The General Electric and Rolls-Royce team developing the alternate F136 engine for the F-35 JSF program has announced it has offered the Pentagon a fixed price offer for the engine.
An April 28 release says the offer intends to “create and accelerate competition” between the program’s two engines, the other being the Pratt & Whitney F135. A blowout in F-35 program development costs in recent years has prompted the US Secretary of Defense to try to cancel the F136 several times, but each time Congress has stepped in and restored development funding for the engine.
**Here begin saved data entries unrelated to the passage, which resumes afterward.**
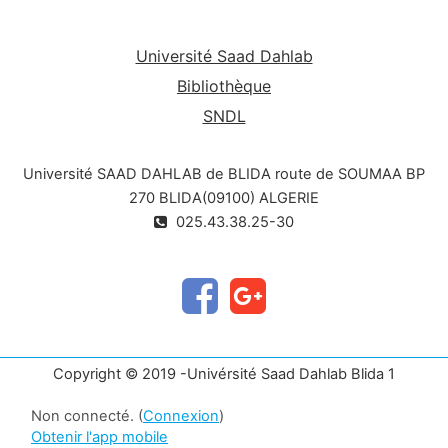
Université Saad Dahlab
Bibliothèque
SNDL
Université SAAD DAHLAB de BLIDA route de SOUMAA BP
270 BLIDA(09100) ALGERIE
025.43.38.25-30
Copyright © 2019 -Univérsité Saad Dahlab Blida 1
Non connecté. (
Connexion
)
Obtenir l'app mobile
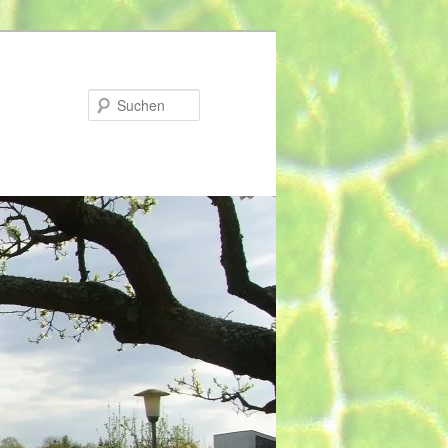
Suchen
This latest move is seen as a bid to provide surety in pricing for the program.
“We are announcing a fixed price offer for F136 engines purchased in 2012, followed by further price reductions for engines procured in each 2013 and 2014,” said David Joyce, president and CEO of GE Aviation. “We can create a competitive environment that will save the government (US)$1bn (A$1.1bn) over the next five years, and (US)$20bn (A$21.5bn) over the life of the JSF program.”
The fixed price offered is dependent on a guaranteed number of engines being ordered over a defined period, and would be void should numbers be reduced or schedules change.
But analysts have pointed out that any savings made from more competitive tenders for engine supply contracts would have to more than offset the additional development and production costs, as well as the costs of carrying two support infrastructures for the two engines. Pentagon spokesman Geoff Morrell was quoted recently as saying, “the Department certainly is not convinced that the speculative benefits of competition will offset the very real upfront and ongoing costs of pursuing an extra engine.”